DIY magnesium oil with Epsom salts for effective bathing
Magnesium oil is a concentrated lotion of magnesium chloride, mainly used for relieving muscle pain and stiffness. It’s not actually an oil, but during application it feels like it is!
Today, we’ll be looking at an effective way to hand-make magnesium oil, thus helping to eliminate muscle pain and fatigue overnight!
It is easy to make this yourself by dissolving the appropriate amount of magnesium chloride salt (aka magnesium flakes) in warm water.
Don’t worry if you have trouble sourcing magnesium flakes. Magnesium chloride is the main ingredient of ocean salts such as Dead Sea Salt. If these salts are dissolved in warm water in the appropriate amounts, magnesium oil can easily be made by hand.
Also, magnesium chloride is the main component of the Japanese coagulant powder nigari. Nigari water can also be used as magnesium oil, even though the ratio of magnesium chloride is relatively low.

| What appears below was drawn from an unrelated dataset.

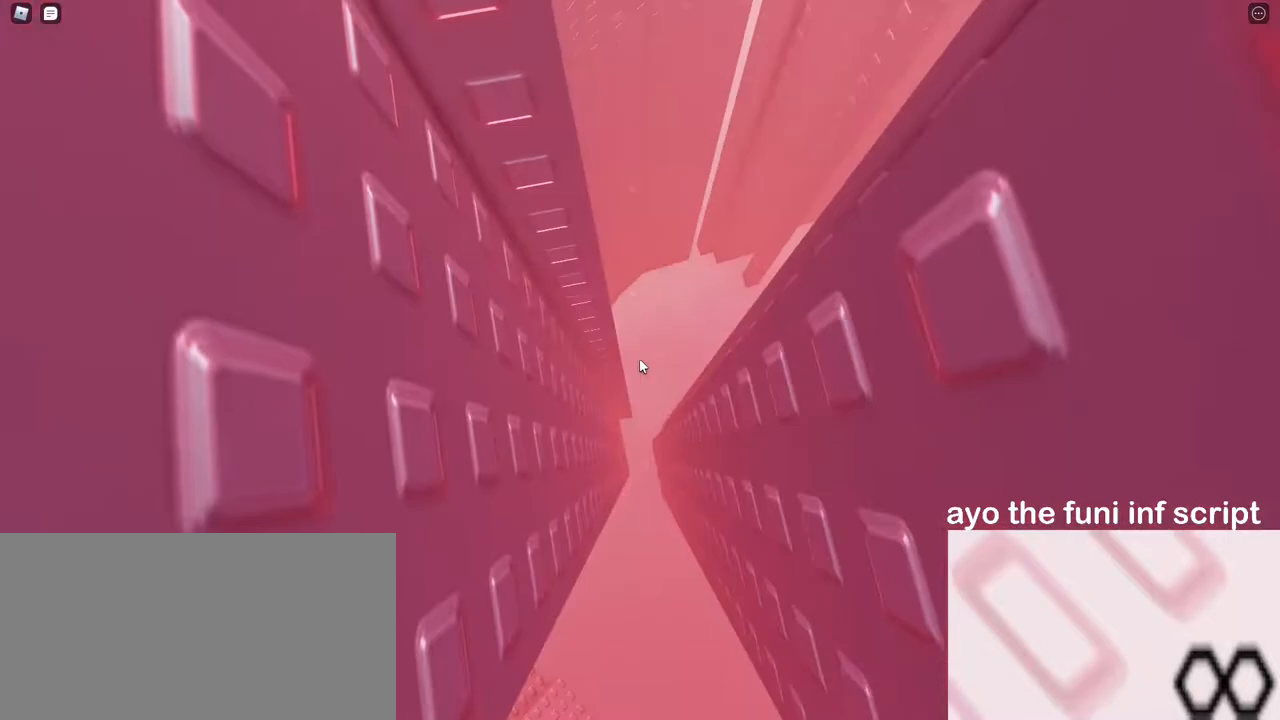
{"keys": ["d", "space", "w"], "mouse": [], "events": []}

Epsom salt is a sulphate rather than a chloride, but research has shown that it is safe to absorb into the skin. Since Epsom salt is effective for treating muscle pain and physical fatigue, magnesium oil prepared by mixing these salts with lukewarm water will work intensively on the affected areas.
Handmade magnesium oil for treating muscle pain and aiding recovery after playing sports.

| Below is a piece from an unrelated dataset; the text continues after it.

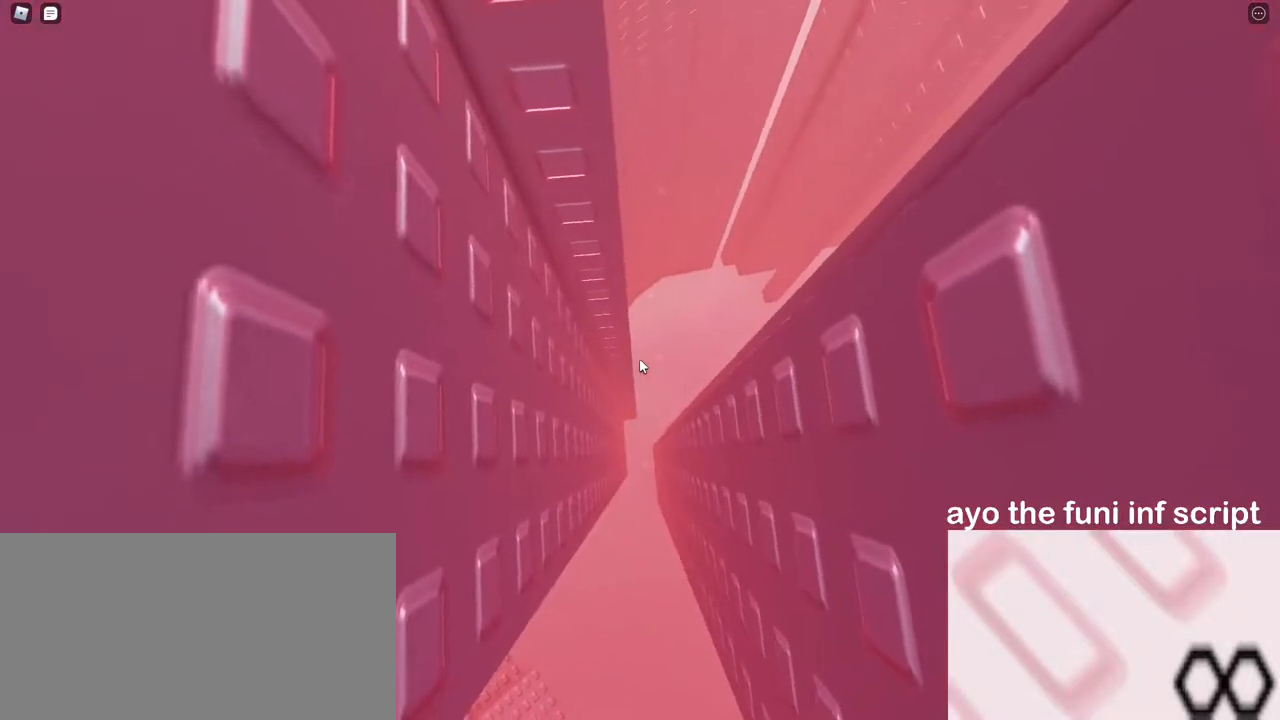
{"keys": ["d", "space", "w"], "mouse": [], "events": []}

- Natural salt such as Magnesium Chloride (Magnesium Flake), Dead Sea Salt, Epsom salt 10 g
- lukewarm water 10g
Mix in a 1:1 ratio, store in a spray container. Use within 2-3 days after making.
If you want to increase or decrease the magnesium content, increase the amount of salt and adjust accordingly. Personally, I think that it’s fine even if the ratio of salt to water is about 7:3.
Partially spray onto the area of muscle pain, and make sure it absorbs into the skin well.
If you are concerned about stickiness on the skin after application, it is recommended to take a shallow bath in which magnesium oil is applied to the stiff areas such as shoulders, neck, the upper part of the back and the arms. The steam effect of this type of bath increases the permeability effects of magnesium, so helping with the elimination of muscle fatigue and stiffness. You do not have to worry about getting sticky skin, as the bathing water washes it off.
When there is a shortage of magnesium in the skin, there may be an initial sense of tingling. This is not harmful in any way, however, and will disappear quickly.